Have you had your wake-up call?
12th September 2006
Today I chatted to a man in the steam room at my gymn. He was probably in his mid 50’s and making a supreme effort to get fit. He told me that he had moved house a year ago and changed his life style. He had lost a good deal of weight, changed his diet and taken up exercising in the gymn. I couldn’t resist asking him what the trigger for this change in lifestyle had been.test
I wasn’t surprised when the answer was immediate and clearly remembered. He told me that last Christmas he had contracted a virus which lead to a severe chest infection and he had been frightened by the length of time it had taken him to recover. All credit to him that he had taken steps to rectify the situation and as he sat in the steam room he appeared physically very fit.
However, I wasn’t so sure about the level of fitness of his mental state. OK his wake up call had spurred him into some physical action but the conversation continued with an outpouring of everything that was wrong with his life, the government, society and anything else he could think of. He blamed his business for the stress he had put himself under, the government for not providing the ‘right type’ of employees for him and the Chancellor of the Exchequer for taking all his money in taxes. He ended the conversation with ‘I don’t know – the youth of today!’ I was tempted to ask him whether he had ever been young but I refrained.

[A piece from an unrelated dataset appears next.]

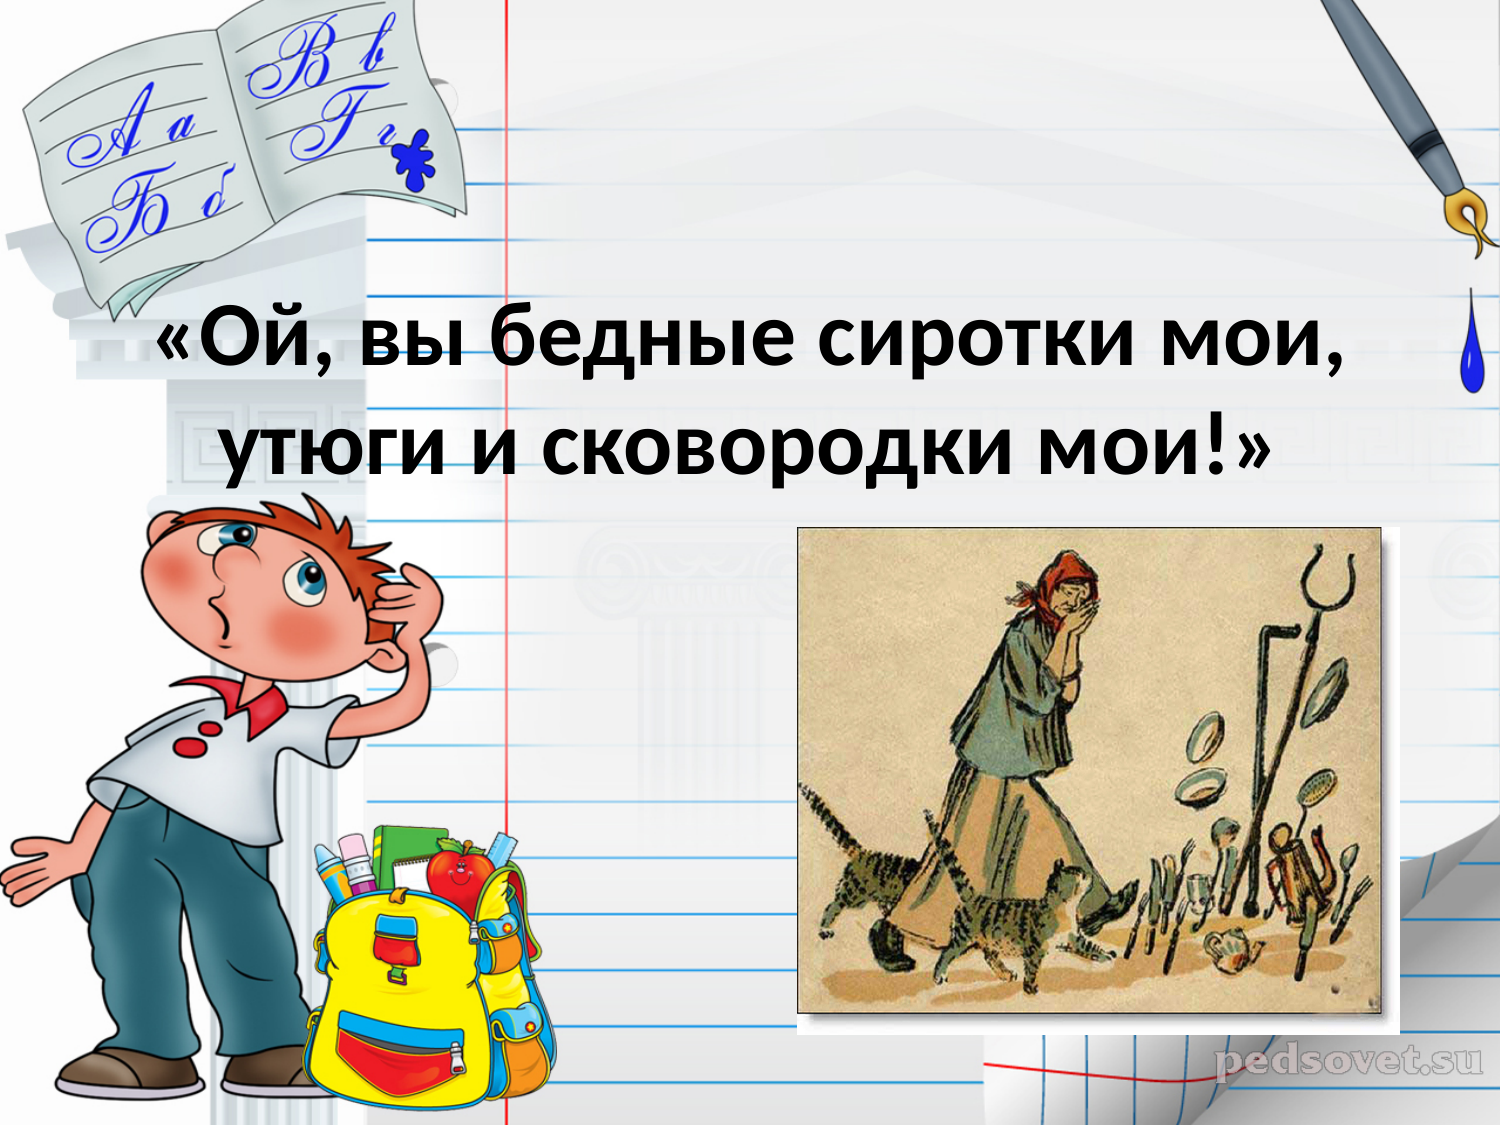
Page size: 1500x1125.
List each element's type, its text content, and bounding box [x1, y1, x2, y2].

So often we read of and indeed meet people who have achieved success in their lives despite the appalling circumstances of their youth, or the terrible accident they had which left them incapacitated or the life threatening illness they managed to defy. People like Milton Erickson, William Tan and Ronan Tynan have all betrayed the laws of possibility in the achievement stakes – the one thing they all had in common was the ability to ‘think’ their way to success.
What happens for those people who never have a wake up call? What happens to those who have a wake up call but only do half the job? Will my friend in the steam room realise that a healthy mind is as important as a healthy body?
Why wait for a wake up call anyway? Surely success is something everyone is capable of - whether its in relationships, career and/or health – it just takes some thought.